Exercise directions:
Reproduce the rows verbatim, starting at the line that contains "Give a lens" and ending at the line that contains "0.572838, 0.808939, 0.533346]]", with both of those lines included. Leave the pictures out of your answer.

Data listing:
——————————

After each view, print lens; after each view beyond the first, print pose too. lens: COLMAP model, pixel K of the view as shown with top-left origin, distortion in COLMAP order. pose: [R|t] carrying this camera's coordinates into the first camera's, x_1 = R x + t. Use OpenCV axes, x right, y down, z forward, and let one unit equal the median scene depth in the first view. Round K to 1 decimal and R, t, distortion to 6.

——————————

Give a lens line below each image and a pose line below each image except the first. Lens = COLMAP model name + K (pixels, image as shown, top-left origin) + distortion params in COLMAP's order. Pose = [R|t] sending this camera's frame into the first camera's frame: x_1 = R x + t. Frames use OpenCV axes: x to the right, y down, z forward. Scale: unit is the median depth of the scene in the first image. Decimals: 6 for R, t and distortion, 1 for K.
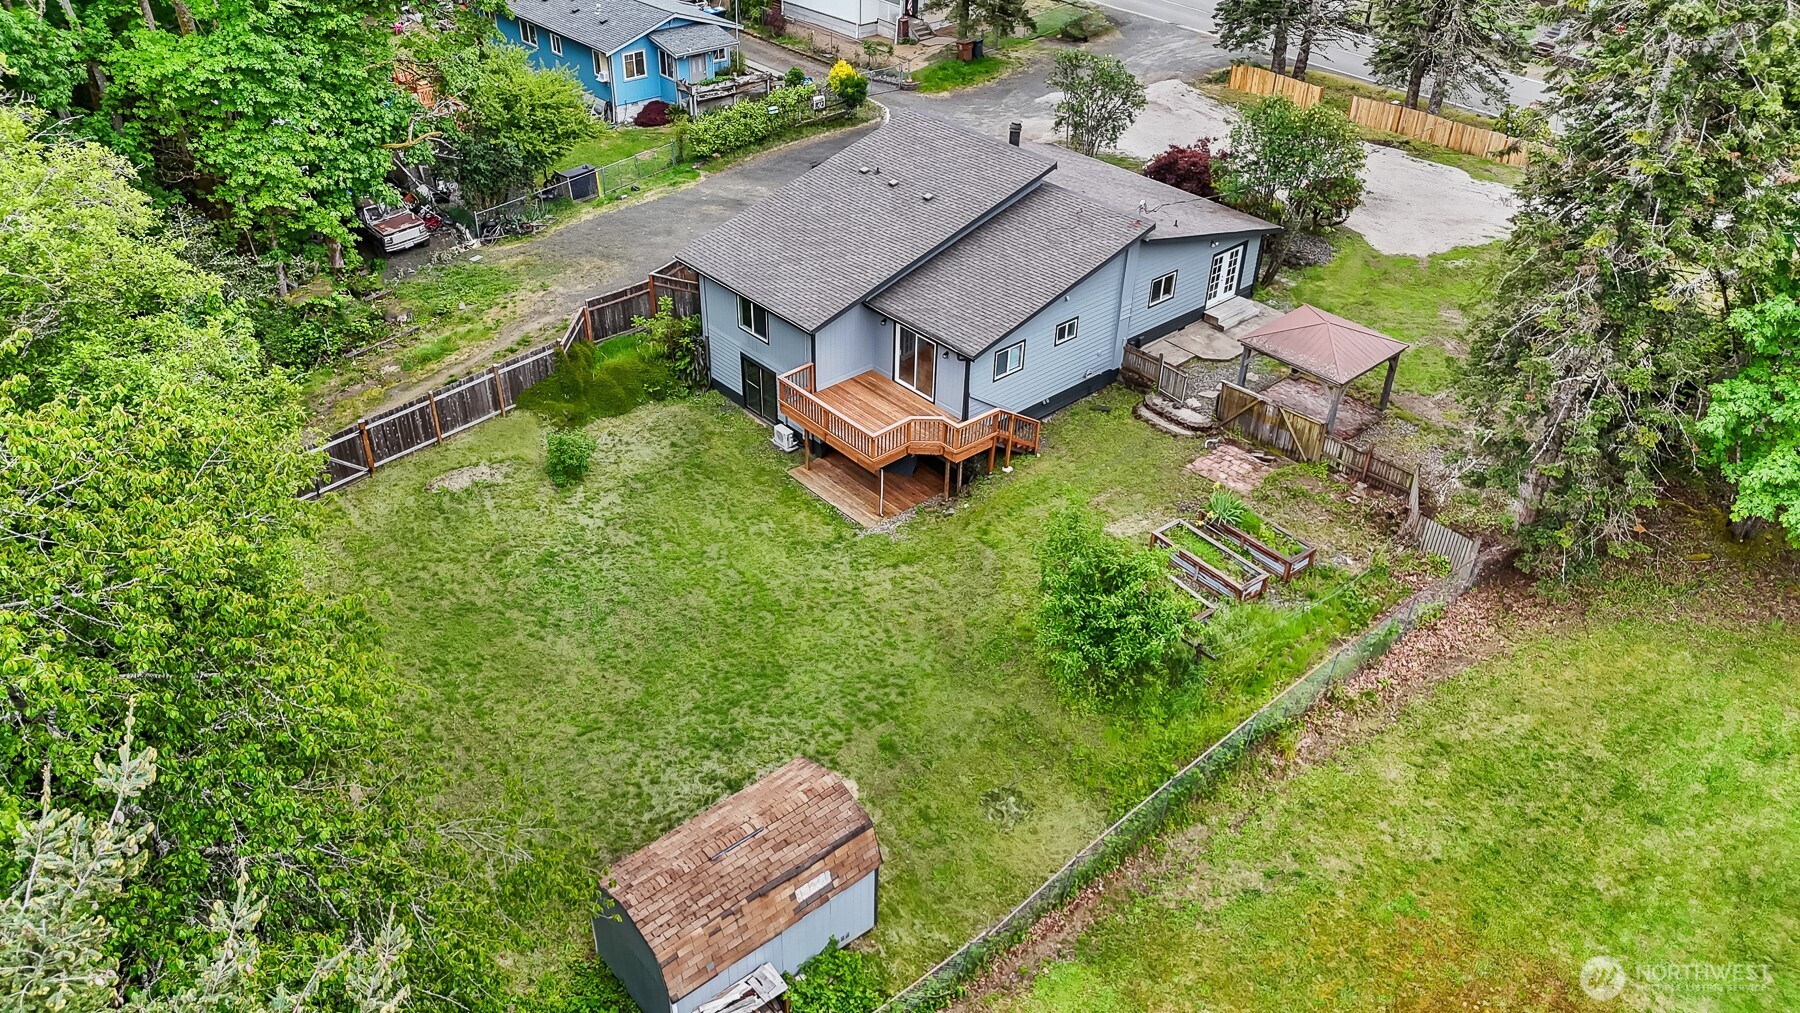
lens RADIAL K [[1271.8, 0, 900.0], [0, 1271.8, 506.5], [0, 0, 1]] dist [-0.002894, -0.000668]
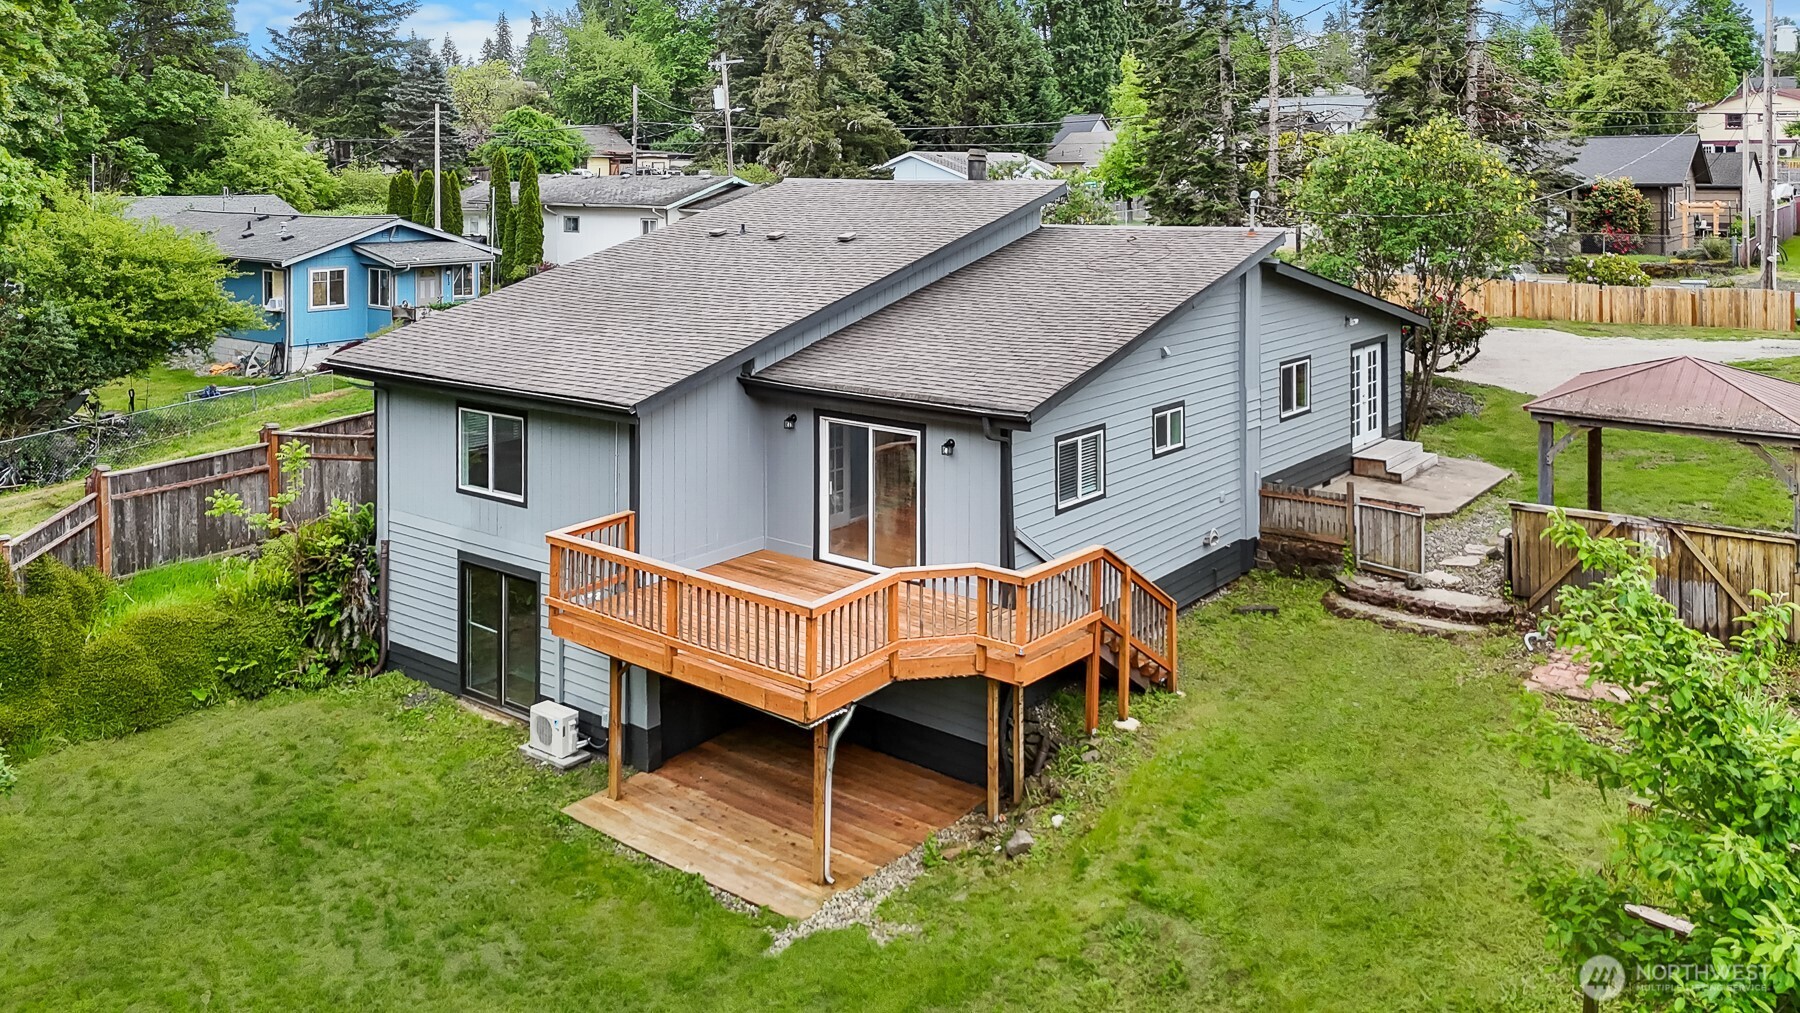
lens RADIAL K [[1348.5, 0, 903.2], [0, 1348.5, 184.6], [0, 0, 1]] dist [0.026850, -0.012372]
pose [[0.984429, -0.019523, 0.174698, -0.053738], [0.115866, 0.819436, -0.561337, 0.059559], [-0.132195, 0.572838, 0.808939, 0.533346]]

——————————

Exercise output:
Give a lens line below each image and a pose line below each image except the first. Lens = COLMAP model name + K (pixels, image as shown, top-left origin) + distortion params in COLMAP's order. Pose = [R|t] sending this camera's frame into the first camera's frame: x_1 = R x + t. Frames use OpenCV axes: x to the right, y down, z forward. Scale: unit is the median depth of the scene in the first image. Decimals: 6 for R, t and distortion, 1 for K.
lens RADIAL K [[1271.8, 0, 900.0], [0, 1271.8, 506.5], [0, 0, 1]] dist [-0.002894, -0.000668]
lens RADIAL K [[1348.5, 0, 903.2], [0, 1348.5, 184.6], [0, 0, 1]] dist [0.026850, -0.012372]
pose [[0.984429, -0.019523, 0.174698, -0.053738], [0.115866, 0.819436, -0.561337, 0.059559], [-0.132195, 0.572838, 0.808939, 0.533346]]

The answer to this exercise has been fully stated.